What It Means When You Have a Bad Dream About Your Partner

Nearly all dreams feature societal scenarios, and many of these dreamed interactions involve family, friends, and frequently, our intimate partners. Some dream researchers think that dreaming of a close friend or partner acts as a simulation of a real life relationship, and these dreamed simulations are a method for people to practice socializing with others and build relationships while we sleep. But could dreams also be detrimental to relationships?

A recent study published in The Journal of Personality Science and Social Psychological evaluated dreaming of a significant other may influence the way we act toward that partner the following day: the very next day, Does a dreamed argument predict a disagreement? The next day, does closeness that is dreamed make you more caring?

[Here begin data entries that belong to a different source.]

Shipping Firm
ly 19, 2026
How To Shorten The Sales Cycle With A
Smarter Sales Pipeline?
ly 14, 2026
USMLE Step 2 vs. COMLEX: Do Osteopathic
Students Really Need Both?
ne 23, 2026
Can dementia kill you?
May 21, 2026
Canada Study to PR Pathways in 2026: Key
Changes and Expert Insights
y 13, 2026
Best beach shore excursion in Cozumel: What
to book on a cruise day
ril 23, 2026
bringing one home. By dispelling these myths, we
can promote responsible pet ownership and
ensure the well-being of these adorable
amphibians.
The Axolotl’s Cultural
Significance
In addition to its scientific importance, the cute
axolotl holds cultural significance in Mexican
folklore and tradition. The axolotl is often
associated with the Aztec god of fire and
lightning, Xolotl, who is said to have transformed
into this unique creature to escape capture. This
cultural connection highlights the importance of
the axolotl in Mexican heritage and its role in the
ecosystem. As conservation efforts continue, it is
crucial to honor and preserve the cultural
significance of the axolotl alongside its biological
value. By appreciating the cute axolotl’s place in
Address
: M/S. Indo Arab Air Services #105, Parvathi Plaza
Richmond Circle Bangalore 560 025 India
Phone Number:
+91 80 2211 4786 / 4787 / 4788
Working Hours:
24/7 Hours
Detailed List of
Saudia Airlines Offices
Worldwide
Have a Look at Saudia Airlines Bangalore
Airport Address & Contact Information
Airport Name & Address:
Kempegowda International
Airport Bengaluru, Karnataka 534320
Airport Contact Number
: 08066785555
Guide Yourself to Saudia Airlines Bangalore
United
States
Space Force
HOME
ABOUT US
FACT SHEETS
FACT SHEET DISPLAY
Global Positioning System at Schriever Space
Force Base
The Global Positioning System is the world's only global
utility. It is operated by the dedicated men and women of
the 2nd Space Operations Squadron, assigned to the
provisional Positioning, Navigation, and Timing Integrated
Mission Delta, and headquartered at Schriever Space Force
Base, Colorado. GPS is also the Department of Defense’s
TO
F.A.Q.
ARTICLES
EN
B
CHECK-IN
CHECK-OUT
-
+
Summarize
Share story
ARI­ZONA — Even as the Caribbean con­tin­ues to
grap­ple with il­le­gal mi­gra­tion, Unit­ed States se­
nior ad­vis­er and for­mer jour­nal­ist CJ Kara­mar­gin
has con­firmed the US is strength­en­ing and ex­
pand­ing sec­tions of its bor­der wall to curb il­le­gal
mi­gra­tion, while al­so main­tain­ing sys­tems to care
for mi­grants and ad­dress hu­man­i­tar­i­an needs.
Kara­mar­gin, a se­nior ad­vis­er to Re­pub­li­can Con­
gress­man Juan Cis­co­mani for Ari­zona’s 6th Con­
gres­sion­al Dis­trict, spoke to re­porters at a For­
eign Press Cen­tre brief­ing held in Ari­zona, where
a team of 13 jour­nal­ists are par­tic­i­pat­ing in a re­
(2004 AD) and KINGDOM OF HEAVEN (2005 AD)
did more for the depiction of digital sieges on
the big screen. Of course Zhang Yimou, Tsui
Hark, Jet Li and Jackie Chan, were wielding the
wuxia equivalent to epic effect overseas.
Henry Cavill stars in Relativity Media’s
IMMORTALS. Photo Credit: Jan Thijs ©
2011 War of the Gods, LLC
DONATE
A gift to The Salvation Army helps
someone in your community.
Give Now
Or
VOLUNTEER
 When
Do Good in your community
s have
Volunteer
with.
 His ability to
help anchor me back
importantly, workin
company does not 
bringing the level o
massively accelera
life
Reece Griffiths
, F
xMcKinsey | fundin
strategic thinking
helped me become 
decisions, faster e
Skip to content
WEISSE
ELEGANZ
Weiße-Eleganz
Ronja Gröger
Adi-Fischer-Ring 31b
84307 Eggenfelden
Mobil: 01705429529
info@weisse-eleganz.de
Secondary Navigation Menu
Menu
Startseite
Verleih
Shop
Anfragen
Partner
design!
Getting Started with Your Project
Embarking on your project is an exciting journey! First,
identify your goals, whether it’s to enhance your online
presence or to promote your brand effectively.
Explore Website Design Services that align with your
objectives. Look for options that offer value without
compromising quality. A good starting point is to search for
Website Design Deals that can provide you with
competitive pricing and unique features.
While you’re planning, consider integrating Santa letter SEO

What It Means When You Have a Bad Dream

The students kept both a daily record of these interactions plus a day-to-day dream diary with their partner for 14 days. For their dream reports, they were requested to jot down their dreams immediately upon awakening and to contain as much detail as you possibly can. They were requested to define the characters involved with the dreams, along with any thoughts or feelings they had concerning the interactions in the dream. Regarding the dream’s emotion, subjects responded to a survey following the report that was written. They rated the amounts of negative emotion (anger, nervousness, pressure, frustration, sadness); positive emotion (joy, affection, eroticism, calmness); jealousy (jealousy or treachery); and guilt (guilt or embarrassment) in their dreams.

At the conclusion of the day, subjects also recorded all of their waking interactions using their partner. They reported a daily measure of love/intimacy (e.g., How much love did you feel for/from your partner today?). Ultimately, any struggles that were day-to-day were reported by them.

Subsequent to the daily logs and dream reports were collected by the researchers, judges themselves rated the dreams. Judges scored the written dream reports for the existence or lack of any content involving associates. Eventually, the dreams were scored for specific content, such as lack or the presence of contradiction arguments, or infidelity.

Generally, the frequency of dreaming in regards to a partner was associated with more interaction with them the following day. But, the researchers found that two dream variants predicted disagreement on the next day:

Dream emotion that was covetous was related to more disagreement on a subsequent day.
Disagreement in dreams was related to more conflict on the following day.
Besides disagreement, the authors also found a day later that dreamed infidelity forecast less love/closeness. It is crucial that you note these correlations were unidirectional: It was the dreamed emotion that called the next days’ interactions, and not vice versa.

Overall, the results indicate that negative dream content regarding an associate— infidelity, conflict, and particularly jealousy —have damaging effects on another day’s interactions using a partner. On the other hand, more general emotions such as misery that was dreamed weren’t related to the next day’s interactions.

It’s probably that its accompanying jealousy and dreamed infidelity are difficult to brush aside upon awakening. Instead, these emotions behave as a trigger for arguments and may linger beneath the surface following a dream throughout the day, or at the very least, get in the way of closeness. Maybe the best option would be to take note these emotions linger and remember to attribute them to the right culprit—your dream, not your partner.

Dreamed infidelity may reflect inherent insecurities about a relationship that subsequently manifest in the dream. To put it differently, if you’re stressed or afraid of losing someone, you will be more likely to really have a negative dream about that person in which they are unfaithful or leave you. This only further exacerbates stress and insecurity in your waking life. Dreaming about your partner cheated on you does not make your partner guilty. It only says that you are anxious or insecure about the relationship.

Being aware of and discussing dream content and emotions can be a valuable way to work through problems or insecurities in a relationship together. Ideally, with time, after discussing and facing many of these insecurities, your dreams will also become favorable and more intimate.